The Atlanta Journal-Constitution
YOUNG WOMEN FIND POWER IN ‘STEP’
Students at the Baltimore Leadership School for Young Women face challenges no young person should have to endure. The step team they created helped them prove there’s no challenge they can’t overcome.
“Step,” an acclaimed documentary out Aug. 4, takes viewers into the students’ school, where some apply for college scholarships and others pray to simply make it across the stage at high school graduation. Cameras take the audience into their homes, where sometimes family members sit around joking and singing Gospel songs and other times the power’s been cut off because there was no money for the electric bill.
And we go into the gym and onto the line, where young women seem to literally stomp their troubles away for a little while.
“At the end of the day, we need to be able to look past all the adversity,” said Cori Grainger, one of the performers, during a recent interview in Atlanta. “If you focus on the negative, that’s just what you’ll become.”
The documentary, directed by Amanda Lipitz, was honored with the Documentary Special Jury Award for Inspirational Filmmaking at the 2017 Sundance Film Festival and has been showered with eager early reviews. It focuses on a handful of performers as they begin their senior year, a time of excitement and anxiety. Added to the mix are the sometimes violent protests that rocked Baltimore following Freddie Gray’s April 2015 death, and the young women wonder to each other why the national cameras spend so much more time chronicling the riots than the neighborhood volunteers who clean up afterward.
Step practice and performances give them a chance to escape the turmoil.
“Being on stage is like the big celebration,” said Blessin Giraldo. “It’s about being versatile, being a team player. You want it to sound like music to their soul.”
On the line, step coach Gari McIntyre calls the shots and takes no excuses. In the academic field, college coach Paula Dofat spurs her young charges and their families toward the finish line and beyond. In private moments, away from the students, the women talk with empathy and sometimes tears about the struggles the school’s community faces. They know
there are times when there’s no food in the fridge, and maybe no electricity to keep it running. But they don’t let their love for the students stop them from keeping the pressure on. Education, they know, is the ticket up and out.
“If you want it, you’ll go get it,” performer Tayla Solomon said, reflecting on the lessons imparted through the step team and the documentary about it. “It’s OK to be selfish. It’s OK to focus on myself. No one is going to live my life for me.”
Added Grainger: “It isn’t your responsibility to save your family. Change starts with yourself. Focus on yourself, stay confident and find that little piece of hope inside of your body to achieve whatever you want to in life.”

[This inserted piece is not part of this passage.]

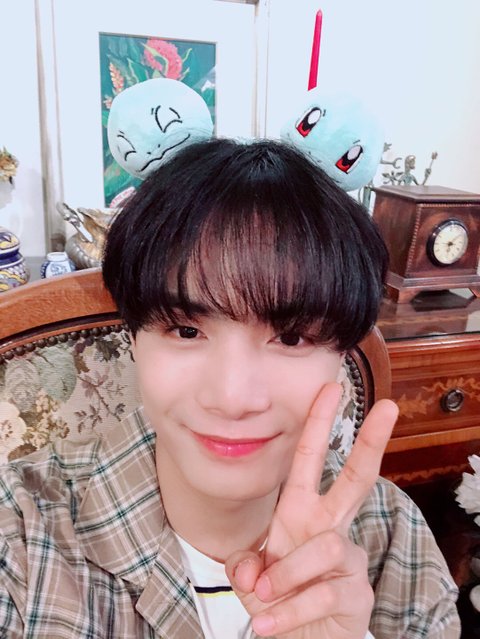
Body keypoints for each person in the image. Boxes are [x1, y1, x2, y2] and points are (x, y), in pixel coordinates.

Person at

The performers have all moved on from high school, but no spoilers here: see the movie to find out who got a full scholarship to one of the nation’s most prestigious universities and whose journey to college took a little bit of a detour. It’s not a spoiler, though, to say that by the end of “Step,” the sound of young women moving in unison sounds not just like their feet hitting the ground in unison. It sounds like their hearts beating as one.